- [Work instruction]: Rewrite the rows from the start through the line containing "What Y value", both ends included, changing every "series" to "trace" and leaving everything else unchanged.

================

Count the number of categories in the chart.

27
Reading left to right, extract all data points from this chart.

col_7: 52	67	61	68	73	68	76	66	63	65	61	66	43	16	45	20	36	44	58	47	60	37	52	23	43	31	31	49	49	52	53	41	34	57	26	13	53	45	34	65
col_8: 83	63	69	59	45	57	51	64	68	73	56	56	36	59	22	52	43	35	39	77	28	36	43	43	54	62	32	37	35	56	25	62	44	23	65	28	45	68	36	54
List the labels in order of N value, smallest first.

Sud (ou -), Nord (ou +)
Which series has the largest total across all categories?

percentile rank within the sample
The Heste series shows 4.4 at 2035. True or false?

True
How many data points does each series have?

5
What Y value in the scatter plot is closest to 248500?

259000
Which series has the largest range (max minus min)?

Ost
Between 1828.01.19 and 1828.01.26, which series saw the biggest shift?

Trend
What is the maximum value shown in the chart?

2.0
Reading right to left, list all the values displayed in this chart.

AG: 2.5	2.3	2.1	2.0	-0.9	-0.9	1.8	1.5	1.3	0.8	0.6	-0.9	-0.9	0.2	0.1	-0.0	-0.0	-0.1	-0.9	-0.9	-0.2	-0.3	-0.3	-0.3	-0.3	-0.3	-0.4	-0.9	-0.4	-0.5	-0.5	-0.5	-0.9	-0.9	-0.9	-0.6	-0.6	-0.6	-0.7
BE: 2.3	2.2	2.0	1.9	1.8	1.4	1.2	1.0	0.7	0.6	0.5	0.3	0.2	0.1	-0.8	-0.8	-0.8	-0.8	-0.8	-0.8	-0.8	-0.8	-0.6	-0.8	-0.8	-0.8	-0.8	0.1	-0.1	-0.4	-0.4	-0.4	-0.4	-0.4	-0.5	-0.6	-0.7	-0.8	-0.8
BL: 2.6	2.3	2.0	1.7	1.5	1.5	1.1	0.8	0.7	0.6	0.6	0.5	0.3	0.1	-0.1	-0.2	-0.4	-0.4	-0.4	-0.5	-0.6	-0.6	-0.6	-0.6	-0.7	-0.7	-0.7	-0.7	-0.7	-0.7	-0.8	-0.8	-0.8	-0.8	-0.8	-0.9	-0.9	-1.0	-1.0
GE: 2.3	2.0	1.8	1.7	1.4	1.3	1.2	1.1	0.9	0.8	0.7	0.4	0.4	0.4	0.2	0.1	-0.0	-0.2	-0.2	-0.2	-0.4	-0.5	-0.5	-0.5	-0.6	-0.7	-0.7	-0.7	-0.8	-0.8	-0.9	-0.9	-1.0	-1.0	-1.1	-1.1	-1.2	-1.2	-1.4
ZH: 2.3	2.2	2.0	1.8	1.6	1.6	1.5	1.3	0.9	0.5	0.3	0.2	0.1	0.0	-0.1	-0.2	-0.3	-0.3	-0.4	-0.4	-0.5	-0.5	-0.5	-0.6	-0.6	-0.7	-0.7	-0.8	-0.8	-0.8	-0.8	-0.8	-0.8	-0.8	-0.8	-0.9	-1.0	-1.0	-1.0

================

- [Finished exercise]:
Count the number of categories in the chart.

27
Reading left to right, extract all data points from this chart.

col_7: 52	67	61	68	73	68	76	66	63	65	61	66	43	16	45	20	36	44	58	47	60	37	52	23	43	31	31	49	49	52	53	41	34	57	26	13	53	45	34	65
col_8: 83	63	69	59	45	57	51	64	68	73	56	56	36	59	22	52	43	35	39	77	28	36	43	43	54	62	32	37	35	56	25	62	44	23	65	28	45	68	36	54
List the labels in order of N value, smallest first.

Sud (ou -), Nord (ou +)
Which trace has the largest total across all categories?

percentile rank within the sample
The Heste trace shows 4.4 at 2035. True or false?

True
How many data points does each trace have?

5
What Y value in the scatter plot is closest to 248500?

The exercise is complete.